A week ago, I promised that I would write every day for 40 days.
It’s harder than I expected it would be. Some days, I sit down to write and the words pour across the screen like they were already written, tucked away somewhere, just ready to come out and greet the world.
Other days, like today, it’s all starting, stopping, deleting. I’m so tired that I can barely see the screen in front of me. I’ve been awake for almost 19 hours, my body is crying out for sleep, and I ask myself why I made this commitment. Can’t I just post a picture of my kids enjoying themselves at the car wash and call it a night?
Earlier tonight, I talked with some smart women about the myth of the balanced life. Each of us feels the pressure to seek balance in our lives among work, family, friends, activities, health, etc. – and we all come up short. Maybe it’s not us; maybe the concept just isn’t working.

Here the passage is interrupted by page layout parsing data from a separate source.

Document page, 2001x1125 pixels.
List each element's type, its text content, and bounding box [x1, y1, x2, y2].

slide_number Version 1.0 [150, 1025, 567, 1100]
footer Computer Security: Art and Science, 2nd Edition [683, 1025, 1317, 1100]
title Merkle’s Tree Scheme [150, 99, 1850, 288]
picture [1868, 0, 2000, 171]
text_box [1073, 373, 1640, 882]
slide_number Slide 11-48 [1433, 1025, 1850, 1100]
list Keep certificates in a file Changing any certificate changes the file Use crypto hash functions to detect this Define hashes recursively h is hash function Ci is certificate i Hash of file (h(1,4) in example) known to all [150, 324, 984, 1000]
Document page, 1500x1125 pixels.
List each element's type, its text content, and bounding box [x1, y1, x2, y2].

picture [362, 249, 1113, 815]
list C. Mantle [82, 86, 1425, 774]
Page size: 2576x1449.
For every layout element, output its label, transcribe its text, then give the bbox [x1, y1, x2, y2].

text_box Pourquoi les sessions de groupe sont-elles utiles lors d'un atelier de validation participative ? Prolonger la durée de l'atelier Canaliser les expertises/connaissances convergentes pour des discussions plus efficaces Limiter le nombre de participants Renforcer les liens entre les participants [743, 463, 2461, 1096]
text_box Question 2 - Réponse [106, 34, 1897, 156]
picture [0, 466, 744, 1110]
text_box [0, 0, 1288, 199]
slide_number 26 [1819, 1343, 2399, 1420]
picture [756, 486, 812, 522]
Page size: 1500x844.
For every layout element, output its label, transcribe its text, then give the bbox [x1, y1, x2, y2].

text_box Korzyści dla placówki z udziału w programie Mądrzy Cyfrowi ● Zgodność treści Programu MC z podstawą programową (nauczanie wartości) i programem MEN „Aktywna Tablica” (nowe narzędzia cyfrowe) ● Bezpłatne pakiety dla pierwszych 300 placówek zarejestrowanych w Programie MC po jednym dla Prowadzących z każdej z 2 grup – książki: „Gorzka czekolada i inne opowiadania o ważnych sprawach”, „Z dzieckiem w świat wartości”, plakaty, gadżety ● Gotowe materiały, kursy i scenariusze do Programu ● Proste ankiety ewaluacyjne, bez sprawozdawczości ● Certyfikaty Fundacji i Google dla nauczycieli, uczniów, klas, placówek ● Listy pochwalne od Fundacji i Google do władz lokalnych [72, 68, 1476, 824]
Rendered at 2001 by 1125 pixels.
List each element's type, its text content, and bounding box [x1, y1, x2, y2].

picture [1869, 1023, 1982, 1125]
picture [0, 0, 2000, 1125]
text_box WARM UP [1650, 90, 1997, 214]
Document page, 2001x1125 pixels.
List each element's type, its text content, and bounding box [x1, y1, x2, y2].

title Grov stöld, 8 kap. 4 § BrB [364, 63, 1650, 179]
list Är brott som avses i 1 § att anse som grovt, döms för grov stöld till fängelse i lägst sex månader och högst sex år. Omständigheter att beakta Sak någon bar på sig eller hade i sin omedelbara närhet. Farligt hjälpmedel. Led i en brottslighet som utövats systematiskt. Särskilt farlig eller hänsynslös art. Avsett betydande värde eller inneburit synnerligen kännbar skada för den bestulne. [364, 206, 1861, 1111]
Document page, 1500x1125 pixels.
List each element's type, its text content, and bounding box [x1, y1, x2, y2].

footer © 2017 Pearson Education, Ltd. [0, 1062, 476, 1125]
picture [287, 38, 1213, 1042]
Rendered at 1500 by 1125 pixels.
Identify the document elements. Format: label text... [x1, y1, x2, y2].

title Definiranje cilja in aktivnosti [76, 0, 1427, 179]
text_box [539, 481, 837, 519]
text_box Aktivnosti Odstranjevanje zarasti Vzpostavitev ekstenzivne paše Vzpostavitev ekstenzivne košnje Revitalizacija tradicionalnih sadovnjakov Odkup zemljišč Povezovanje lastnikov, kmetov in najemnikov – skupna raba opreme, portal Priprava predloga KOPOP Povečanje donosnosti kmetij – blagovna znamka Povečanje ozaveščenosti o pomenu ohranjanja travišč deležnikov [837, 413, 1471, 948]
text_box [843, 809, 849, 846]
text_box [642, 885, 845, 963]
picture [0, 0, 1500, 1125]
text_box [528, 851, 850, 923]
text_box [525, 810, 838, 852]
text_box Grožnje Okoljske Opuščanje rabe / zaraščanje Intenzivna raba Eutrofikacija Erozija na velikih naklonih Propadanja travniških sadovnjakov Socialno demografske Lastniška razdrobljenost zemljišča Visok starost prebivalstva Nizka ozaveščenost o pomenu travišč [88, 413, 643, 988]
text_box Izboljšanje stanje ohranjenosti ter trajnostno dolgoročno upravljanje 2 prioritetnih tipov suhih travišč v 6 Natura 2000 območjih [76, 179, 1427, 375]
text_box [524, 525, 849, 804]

“Balance” reminds me of a teeter-totter, or a waiter carrying a tray full of precariously stacked glasses. It suggests that diverting energy to one part of your life takes it away from another, and if one thing were to tip too far, the whole contraption could come crashing down. This model makes no room for when things overlap beautifully, like when a job makes you happy or a friendship blossoms from pursuing a hobby. It makes no allowance for those times when your life is so busy it’s bursting at the edges, but everything in it makes you feel alive and grateful.
The notion of work-life balance is especially odd: What are you doing at work, if you’re not living?
One woman suggested that balance is best viewed with a long-term perspective: My life may be incredibly busy and chaotic right now, but 20 or 30 years from now, my house might be quiet and I’ll be seeking hobbies to fill my free time. Once I’ve lived at a slower, more reflective pace, perhaps I’ll have had enough experience to consider my life balanced overall.
I like the metaphor of a centered life, like a solar system in which all the components of our existence orbit around a core of our spiritual self and our deepest-held values. Work, family, friends, activities – all of them are like planets and moons and comets on oblong orbits, sweeping in and out of prominence as our situations and priorities change. Sometimes they travel in sync for a time, one thing swept up in the gravity of another – and sometimes they collide in destructive ways.
I’m having a bit of a meteor shower right now, but I know enough about the circular movement of things to have faith that soon, it will quiet down and things will be knocked into their new orbits.
I need to work on this metaphor more after a good night’s sleep.
Tonight, this will have to be enough.